49 Ценой унижения, мучения и истребления человеческой личности, бесконечно более страшного, нежели капиталистическая эксплуатация.

массы должны трудиться, чтобы произвести как можно больше («догнать и перегнать»). Инженеры и ученые должны изобретать для них новые орудия производства, организаторы и политики должны планировать интенсивное хозяйство. Индустриализация диктует человеку его образ жизни и образ мыслей; машина предписывает, какие действия и движения он должен выполнять. Это и есть «счастливая жизнь». Жизнь личности, жизнь народа определена одной только функцией духа: хозяйственно-технической; остальные функции: этико-религиозная, эстетическая и бескорыстно-познавательная — теряют самостоятельное значение и вытесняются. Вытеснение этико-религиозной функции духа ведет к потере различия добра и зла, к «индустриальному» обращению с личностью, как с орудием производства (например, переброска населения, продажа каторжного труда, «выведение в расход»). Все позволено, что технически полезно. Отсюда принятие преступления (лжи и убийства) во внутренней жизни народов и в международных отношениях. Отсюда забвение категорического запрета эксплуатации.

«Жить, чтобы производить», а не «производить, чтобы жить», — в этом уродливость индустриализма. И хорошо еще, если жить для производства, хуже — если приходится умирать ради производства и благодаря производству. Не следует забывать, что существует грандиозная военная промышленность и притом одинаково в капитализме и коммунизме.

Для Маркса трагическое противоречие индустриализма решается очень просто: посредством перехода от капитализма к коммунизму. Однако никакого решения здесь нет, ибо коммунизм наследует от капитализма индустриальный дух со всеми его противоречиями и продолжает процесс индустриализации с еще большим ожесточением. Мы имеем лишь две формы индустриализма: капиталистическую и коммунистическую, причем они гораздо менее отличаются друг от друга, чем это обычно думают; вторая лишь завершает основную тенденцию первой. Основная тенденция капитализма, признанная Марксом, стремилась концентрировать капитал и власть в руках единого треста; здесь это достигается вполне. Государственный капитализм завершает эту тенденцию: «политическое господство» соединяется с обладанием капиталом, «весь капитал, все орудия производства централизируются в руках пролетарского государства» («Коммунистический манифест», с. 39)71'.

Принципиальные отличия этих двух форм индустриализма иллюзорны. Основным отличием провозглашается обобществление орудий производства и вытекающая из него невозможность эксплуатации. Но «эксплуатацию» Маркс определяет как отнятие прибавочной ценности. Оно, по Марксу, составляет сущность капитализма и в коммунизме якобы не будет существовать.

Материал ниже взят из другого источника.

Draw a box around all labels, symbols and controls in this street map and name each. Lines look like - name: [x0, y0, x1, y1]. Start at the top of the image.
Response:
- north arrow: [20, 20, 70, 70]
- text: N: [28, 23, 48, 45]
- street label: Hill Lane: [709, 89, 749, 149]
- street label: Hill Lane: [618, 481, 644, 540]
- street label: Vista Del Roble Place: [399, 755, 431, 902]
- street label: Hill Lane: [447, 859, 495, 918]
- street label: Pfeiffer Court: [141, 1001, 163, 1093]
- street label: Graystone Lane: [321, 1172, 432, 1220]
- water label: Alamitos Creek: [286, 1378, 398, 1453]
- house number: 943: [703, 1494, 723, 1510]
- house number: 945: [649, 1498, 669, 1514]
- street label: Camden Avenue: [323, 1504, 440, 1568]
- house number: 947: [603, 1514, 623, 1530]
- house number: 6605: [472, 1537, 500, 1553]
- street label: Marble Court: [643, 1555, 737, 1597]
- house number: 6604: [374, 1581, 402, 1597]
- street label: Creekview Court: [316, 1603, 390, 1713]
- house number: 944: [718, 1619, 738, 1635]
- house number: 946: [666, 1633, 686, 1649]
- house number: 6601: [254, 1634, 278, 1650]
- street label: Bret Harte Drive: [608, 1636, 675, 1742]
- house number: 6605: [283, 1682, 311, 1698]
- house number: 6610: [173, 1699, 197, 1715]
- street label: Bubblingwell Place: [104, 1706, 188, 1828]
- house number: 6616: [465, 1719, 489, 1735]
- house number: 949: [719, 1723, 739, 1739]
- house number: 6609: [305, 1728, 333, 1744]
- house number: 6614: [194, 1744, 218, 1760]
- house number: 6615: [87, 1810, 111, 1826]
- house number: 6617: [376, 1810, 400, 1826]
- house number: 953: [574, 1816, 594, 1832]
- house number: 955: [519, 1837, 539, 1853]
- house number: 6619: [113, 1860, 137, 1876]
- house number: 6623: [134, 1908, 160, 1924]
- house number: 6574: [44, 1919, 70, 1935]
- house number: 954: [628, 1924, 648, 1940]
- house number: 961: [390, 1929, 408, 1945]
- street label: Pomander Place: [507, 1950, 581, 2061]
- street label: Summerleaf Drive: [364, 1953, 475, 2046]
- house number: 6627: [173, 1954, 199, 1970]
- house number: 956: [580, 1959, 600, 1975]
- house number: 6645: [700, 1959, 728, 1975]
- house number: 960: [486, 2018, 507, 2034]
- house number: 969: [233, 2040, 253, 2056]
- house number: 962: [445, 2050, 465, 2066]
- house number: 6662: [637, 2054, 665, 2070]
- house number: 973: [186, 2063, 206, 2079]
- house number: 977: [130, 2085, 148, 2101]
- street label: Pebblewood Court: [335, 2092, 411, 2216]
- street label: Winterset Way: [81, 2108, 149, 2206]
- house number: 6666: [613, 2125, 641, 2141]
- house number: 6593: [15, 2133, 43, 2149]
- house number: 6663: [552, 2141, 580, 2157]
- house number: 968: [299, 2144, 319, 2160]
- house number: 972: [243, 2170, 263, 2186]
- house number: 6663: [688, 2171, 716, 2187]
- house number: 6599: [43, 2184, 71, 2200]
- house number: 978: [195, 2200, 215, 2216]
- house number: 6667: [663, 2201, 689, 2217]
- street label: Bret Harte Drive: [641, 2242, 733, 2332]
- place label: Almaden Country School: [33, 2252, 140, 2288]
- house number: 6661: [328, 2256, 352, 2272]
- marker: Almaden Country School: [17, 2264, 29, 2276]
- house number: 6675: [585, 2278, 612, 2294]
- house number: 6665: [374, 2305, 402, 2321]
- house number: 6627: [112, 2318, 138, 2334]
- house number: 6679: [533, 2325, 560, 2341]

Это обещание есть ложь и демагогия: удержание прибавочной ценности есть единственный источник для накопления капитала, а без капитала невозможна никакая индустрия, никакая цивилизация. Интенсивная индустриализация требует увеличенного отнятия прибавочной ценности, и возможность эксплуатации в коммунизме значительно возрастает в силу сосредоточения в едином аппарате капитала и власти.

Обобществление орудий производства есть чисто словесная формула, ибо распоряжается и управляет этими орудиями не общество и не пролетариат (общество вообще никогда не управляет), а небольшой трест вождей производства, обладающий гораздо большей властью и гораздо меньше считающийся с обществом и его мнением, нежели прежние капиталисты50.

Если уничтожены капиталисты, то это не значит, что уничтожен капитал. Индустриализм есть прежде всего власть капитала, и она не может исчезнуть там, где властвующие управляют капиталом и при посредстве капитала; она не может исчезнуть в государственном капитализме и коммунизме. Основные противоречия индустриализма не могут быть разрешены переходом к коммунизму, ибо последний продолжает процесс индустриализации.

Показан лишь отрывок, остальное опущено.